Excerpted passage
──────
Now they lost that kind of representation on the school board, followed by redistricting thanks to McKay and the board of supervisors, that split their representation from Springfield district to Providence, where the primary school board representation is on Lewis and not their zoned high school, West Springfield.

I think many in that part of West Springfield are going to end up regretting the day they voted on local offices because of national politics. They basically voted against their own interests, particularly with regards to school rezoning.

Fair enough, but, just to reiterate:

Not a single school board candidate ran on a redistricting platform. That they feel they somehow have a mandate to do this is very misplaced.

No school board candidate anywhere would get elected by running on a redistricting platform. It is a necessary evil that school boards loathe to do - everywhere. FCPS punting it down the road for so many decades, it is now needed. An overall comprehensive change makes the most sense. It will not be popular - they never are.


We should ask Terry McAuliffe how successful your line of thinking is: Parents and constituents don’t want redistricting? Well, I’m smarter than they are and I know better than they do, so I’m just going to do it anyway.

Also, you say redistricting is now needed. Your view is in the extreme minority in the county.


Let's assume that parents keep stuffing their kids into West Springfield (already over capacity). Should we expand WS again before using the available
Space at Lewis? That is not a reasonable thing to do and parents don't get everything they want.


Surely you have this all figured out. I bestow on you the title of FCPS emperor to do your will over the objection of any and all FCPS parents and constituents.

You sound exactly like McAuliffe.

It's just simple logic and fiscal responsibility. Would you have a cap on how big WS could become?


Since you aren't zoned for West Springfield, it doesn't really matter or affect you as to how big the school is.

It is weird to have a fixation on the size of a school you are not zoned for, which doesn't affect you in any way, and where parents of students actually attending the school are not complaining aboht the size or asking to be rezoned.

At some point, your obsession with that school sounds a lot like vengeance and wanting to stick it to people who made other choices with their housing purchases, as well as wanting to disrupt the lives of other people's kids for something that does not affect you one iota.


It impacts taxpayers and neighboring schools. Perhaps your selfish views don't see that. Utilization of existing capacity is supposed to be one of the reasons to change boundaries - specifically so you don't build space you don't need at taxpayer expense. This is why the West Potomac boondoggle was so blatantly wrong. There was plenty of room at Mt. Vernon.
──────
Tasks for this exercise
a) Rewrite the paragraph of the school redistricting discussion that begins "No school board candidate anywhere" as a short bulleted list, keeping its main points.
b) From the school redistricting discussion, copy the part that opens with the words containing "I think many" and closes with "is very misplaced.".
c) Name every school that the school redistricting discussion mentions.

Collected material
──────
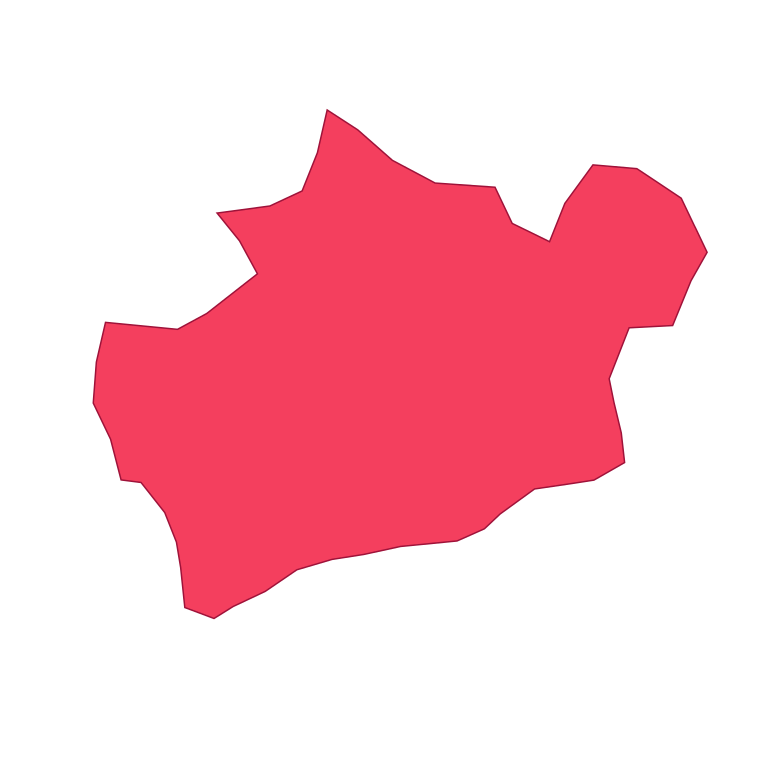 Astromeritis, Nicosia, Cyprus (Albers equal-area conic projection), rotated 193°
{"feature_id": "46923920B14143011196378", "entity_name": "Astromeritis", "entity_type": "district", "adm_level": 2, "iso_a3": "CYP", "parent_name": "Cyprus", "parent_adm1": "Nicosia", "projection": "albers", "projection_center": [33.031, 35.133], "detail": "fine", "context": "isolated", "style": "filled", "palette": "rose", "viewbox_px": 768, "rotation_deg": 193, "n_neighbors": 0, "source": "geoboundaries", "source_scale": "gbopen_adm2", "svg_char_len": 818}
<svg xmlns="http://www.w3.org/2000/svg" viewBox="0 0 768 768"><g transform="rotate(193 384 384)"><path d="M618.6,231.4L598.6,233.4L568.7,209.4L550.7,183.3L540.8,159.3L527.8,121.4L496.9,117.3L480.9,133.3L453.0,155.3L427.1,183.4L395.2,201.4L365.3,213.4L331.4,229.4L277.5,247.5L253.6,265.5L241.6,283.5L213.7,315.6L177.8,329.6L157.8,337.6L131.9,361.6L141.8,389.7L155.8,417.8L165.8,439.8L157.8,493.9L115.9,505.9L108.1,553.6L98.8,585.0L115.5,606.0L117.5,608.4L136.2,631.9L163.7,642.3L186.1,650.7L229.7,644.5L248.4,600.7L254.7,559.9L295.2,569.3L320.1,600.7L379.4,591.3L426.1,603.8L466.7,625.7L501.0,638.2L500.9,594.4L507.2,553.7L535.2,531.8L585.1,513.0L557.0,491.0L532.1,462.9L572.6,412.8L597.5,390.8L669.2,381.4L669.2,340.7L663.0,300.0L638.0,268.7L618.6,231.4Z" fill="#f43f5e" stroke="#9f1239" stroke-width="1.5"/></g></svg>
──────
Exercise responses
a)
- No school board candidate would get elected running on a redistricting platform.
- School boards everywhere loathe redistricting, but it is a necessary evil.
- FCPS put it off for decades, so it is now needed.
- A comprehensive overall change makes the most sense.
- It will not be popular; redistricting never is.

b)
I think many in that part of West Springfield are going to end up regretting the day they voted on local offices because of national politics. They basically voted against their own interests, particularly with regards to school rezoning.

Fair enough, but, just to reiterate:

Not a single school board candidate ran on a redistricting platform. That they feel they somehow have a mandate to do this is very misplaced.

c)
- West Springfield
- Lewis
- West Potomac
- Mt. Vernon